In Vivo Imaging of Leukocyte Recruitment to the Atheroprone Femoral Artery Reveals Anti-Inflammatory Effects of Rosuvastatin

1Department of Life Sciences and Bioethics, Graduate School of Medical and Dental Sciences, Tokyo Medical and Dental University, 1-5-45 Yushima, Bunkyo-ku, Tokyo 113-8519, Japan
2Department of Geriatrics and Vascular Medicine, Graduate School of Medical and Dental Sciences, Tokyo Medical and Dental University, 1-5-45 Yushima, Bunkyo-ku, Tokyo 113-8519, Japan

Received 25 September 2012; Revised 4 December 2012; Accepted 14 December 2012

Academic Editor: Hartmut Jaeschke

Copyright © 2013 Mizuko Osaka et al. This is an open access article distributed under the Creative Commons Attribution License, which permits unrestricted use, distribution, and reproduction in any medium, provided the original work is properly cited.

Abstract

Objective.
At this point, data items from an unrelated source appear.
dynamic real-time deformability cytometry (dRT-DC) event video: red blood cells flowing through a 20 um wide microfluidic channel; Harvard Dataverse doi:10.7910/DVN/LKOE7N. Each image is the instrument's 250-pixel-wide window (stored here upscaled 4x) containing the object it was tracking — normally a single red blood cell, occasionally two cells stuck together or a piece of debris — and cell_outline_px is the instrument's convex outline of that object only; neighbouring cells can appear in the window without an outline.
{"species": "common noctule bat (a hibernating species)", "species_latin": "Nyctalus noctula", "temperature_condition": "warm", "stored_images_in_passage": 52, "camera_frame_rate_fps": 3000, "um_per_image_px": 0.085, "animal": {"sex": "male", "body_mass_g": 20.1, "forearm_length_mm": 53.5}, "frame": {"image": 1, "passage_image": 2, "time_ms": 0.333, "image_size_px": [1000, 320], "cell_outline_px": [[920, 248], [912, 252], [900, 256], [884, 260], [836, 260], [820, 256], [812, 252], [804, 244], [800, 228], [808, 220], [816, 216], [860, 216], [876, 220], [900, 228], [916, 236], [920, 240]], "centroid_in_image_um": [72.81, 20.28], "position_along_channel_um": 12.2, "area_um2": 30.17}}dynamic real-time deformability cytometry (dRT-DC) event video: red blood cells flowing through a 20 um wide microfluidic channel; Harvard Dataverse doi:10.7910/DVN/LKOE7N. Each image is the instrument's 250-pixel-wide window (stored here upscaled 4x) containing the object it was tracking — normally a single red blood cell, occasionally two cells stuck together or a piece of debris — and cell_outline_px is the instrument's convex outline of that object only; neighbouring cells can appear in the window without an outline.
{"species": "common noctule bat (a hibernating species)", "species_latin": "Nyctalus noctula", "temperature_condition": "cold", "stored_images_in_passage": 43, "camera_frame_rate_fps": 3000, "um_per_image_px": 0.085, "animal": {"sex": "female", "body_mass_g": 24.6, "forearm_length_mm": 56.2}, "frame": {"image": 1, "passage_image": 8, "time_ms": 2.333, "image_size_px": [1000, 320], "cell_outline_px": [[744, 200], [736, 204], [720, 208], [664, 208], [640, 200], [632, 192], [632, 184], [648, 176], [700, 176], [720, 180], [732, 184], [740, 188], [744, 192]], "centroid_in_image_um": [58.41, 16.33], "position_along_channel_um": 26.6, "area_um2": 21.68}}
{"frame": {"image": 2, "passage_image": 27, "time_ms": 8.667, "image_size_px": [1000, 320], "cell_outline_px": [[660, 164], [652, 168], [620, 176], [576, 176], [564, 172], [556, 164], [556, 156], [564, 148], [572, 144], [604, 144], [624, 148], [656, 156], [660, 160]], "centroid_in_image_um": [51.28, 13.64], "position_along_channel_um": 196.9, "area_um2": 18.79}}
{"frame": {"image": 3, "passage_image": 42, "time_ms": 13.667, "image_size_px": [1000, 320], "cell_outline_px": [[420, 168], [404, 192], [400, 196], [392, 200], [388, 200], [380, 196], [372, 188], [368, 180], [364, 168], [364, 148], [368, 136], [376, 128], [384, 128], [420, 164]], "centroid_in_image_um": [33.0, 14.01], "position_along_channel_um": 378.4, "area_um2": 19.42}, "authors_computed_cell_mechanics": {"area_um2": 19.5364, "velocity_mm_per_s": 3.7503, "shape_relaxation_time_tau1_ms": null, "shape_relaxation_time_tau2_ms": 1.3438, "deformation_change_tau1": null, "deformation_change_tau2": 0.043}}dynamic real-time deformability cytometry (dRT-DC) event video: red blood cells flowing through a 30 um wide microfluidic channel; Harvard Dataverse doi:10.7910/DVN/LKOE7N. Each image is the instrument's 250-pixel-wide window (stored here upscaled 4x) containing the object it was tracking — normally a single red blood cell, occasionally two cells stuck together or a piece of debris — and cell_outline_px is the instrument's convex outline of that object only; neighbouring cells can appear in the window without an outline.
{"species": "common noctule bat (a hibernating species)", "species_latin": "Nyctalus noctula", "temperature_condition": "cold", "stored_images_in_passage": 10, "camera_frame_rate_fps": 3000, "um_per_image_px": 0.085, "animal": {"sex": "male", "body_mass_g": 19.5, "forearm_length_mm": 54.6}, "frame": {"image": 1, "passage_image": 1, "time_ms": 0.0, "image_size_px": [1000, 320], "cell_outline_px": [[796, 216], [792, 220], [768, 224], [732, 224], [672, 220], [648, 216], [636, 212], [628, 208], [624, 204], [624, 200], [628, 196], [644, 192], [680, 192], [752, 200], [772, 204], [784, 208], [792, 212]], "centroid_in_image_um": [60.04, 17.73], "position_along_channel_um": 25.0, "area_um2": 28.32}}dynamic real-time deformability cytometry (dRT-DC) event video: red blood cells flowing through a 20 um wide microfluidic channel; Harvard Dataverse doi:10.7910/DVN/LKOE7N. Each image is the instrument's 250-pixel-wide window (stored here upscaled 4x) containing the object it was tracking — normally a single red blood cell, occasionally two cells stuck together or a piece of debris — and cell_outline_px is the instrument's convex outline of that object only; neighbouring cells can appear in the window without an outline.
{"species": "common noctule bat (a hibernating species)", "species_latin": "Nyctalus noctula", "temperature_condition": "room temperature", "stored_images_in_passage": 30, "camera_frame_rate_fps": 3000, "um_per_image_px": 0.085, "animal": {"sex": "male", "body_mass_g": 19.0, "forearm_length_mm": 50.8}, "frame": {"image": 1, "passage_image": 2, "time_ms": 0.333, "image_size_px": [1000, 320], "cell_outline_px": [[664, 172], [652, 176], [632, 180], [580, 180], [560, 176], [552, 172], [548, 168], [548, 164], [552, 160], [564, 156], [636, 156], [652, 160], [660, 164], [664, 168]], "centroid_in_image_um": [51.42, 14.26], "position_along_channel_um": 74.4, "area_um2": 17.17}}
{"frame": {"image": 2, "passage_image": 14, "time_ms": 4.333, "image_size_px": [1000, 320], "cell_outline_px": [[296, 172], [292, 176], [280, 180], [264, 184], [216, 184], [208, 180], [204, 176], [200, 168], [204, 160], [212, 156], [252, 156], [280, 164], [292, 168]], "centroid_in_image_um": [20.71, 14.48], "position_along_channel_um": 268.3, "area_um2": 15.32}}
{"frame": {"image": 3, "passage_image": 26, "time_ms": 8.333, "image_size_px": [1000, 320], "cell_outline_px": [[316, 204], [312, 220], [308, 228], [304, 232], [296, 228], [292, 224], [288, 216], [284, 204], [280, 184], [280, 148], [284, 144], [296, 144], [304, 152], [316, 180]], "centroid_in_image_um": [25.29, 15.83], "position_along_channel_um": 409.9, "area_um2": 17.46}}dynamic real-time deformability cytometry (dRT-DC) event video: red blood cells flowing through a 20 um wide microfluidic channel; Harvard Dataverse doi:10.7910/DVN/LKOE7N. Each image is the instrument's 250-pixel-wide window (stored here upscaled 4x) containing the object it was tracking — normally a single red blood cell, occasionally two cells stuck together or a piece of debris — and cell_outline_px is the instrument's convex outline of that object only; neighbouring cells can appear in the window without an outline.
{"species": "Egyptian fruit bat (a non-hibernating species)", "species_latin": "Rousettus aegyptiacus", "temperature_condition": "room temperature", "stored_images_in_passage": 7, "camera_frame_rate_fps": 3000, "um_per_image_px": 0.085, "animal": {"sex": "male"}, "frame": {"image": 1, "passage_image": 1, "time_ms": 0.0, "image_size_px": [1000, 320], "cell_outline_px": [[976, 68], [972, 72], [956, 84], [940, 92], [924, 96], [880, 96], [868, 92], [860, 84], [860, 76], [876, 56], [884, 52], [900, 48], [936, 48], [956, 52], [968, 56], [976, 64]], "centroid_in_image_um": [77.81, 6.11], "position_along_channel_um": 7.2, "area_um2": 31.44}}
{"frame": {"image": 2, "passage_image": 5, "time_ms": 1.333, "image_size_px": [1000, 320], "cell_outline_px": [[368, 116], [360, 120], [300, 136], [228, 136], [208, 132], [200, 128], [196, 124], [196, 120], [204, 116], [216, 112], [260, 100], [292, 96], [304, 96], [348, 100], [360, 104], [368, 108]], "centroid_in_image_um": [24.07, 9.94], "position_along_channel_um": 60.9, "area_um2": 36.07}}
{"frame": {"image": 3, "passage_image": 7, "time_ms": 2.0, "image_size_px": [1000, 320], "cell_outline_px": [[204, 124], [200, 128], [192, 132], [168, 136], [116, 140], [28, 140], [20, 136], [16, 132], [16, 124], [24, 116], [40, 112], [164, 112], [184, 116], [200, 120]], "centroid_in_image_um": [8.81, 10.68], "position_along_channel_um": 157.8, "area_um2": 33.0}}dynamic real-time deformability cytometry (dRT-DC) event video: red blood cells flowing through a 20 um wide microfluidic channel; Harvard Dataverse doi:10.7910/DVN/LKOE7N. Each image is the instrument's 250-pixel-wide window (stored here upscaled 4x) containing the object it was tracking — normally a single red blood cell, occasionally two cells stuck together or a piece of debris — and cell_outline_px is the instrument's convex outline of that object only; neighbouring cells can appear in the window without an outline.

To monitor the anti-inflammatory effect of rosuvastatin in leukocyte endothelial interactions in the atheroprone femoral artery in vivo. Methods and Results. Male Apolipoprotein E null mice (ApoE−/− mice, 6 weeks old) were fed a high-fat diet (20% fat, 1.25% cholesterol) with or without the HMG CoA reductase inhibitor rosuvastatin (10 mg/kg/day) for 6 weeks. Significant leukocyte adhesion was observed in the femoral artery of ApoE−/− mice, but not of wild type mice, in the absence of rosuvastatin. Interestingly, no obvious plaque formation was observed in the artery at this time point. The number of adherent leukocytes was dramatically diminished in ApoE−/− mice treated with rosuvastatin. DHE-associated oxidative stress and the expression of gp91-phox, a component of NADPH oxidase, were induced in ApoE−/− mice and were abolished by rosuvastatin treatment. Conclusion. Our data documented leukocyte recruitment prior to lipid accumulation and subsequent inhibition by rosuvastatin. The underlying mechanism seemed to involve oxidative stress and an anti-inflammatory effect on the endothelium of atheroprone vessels.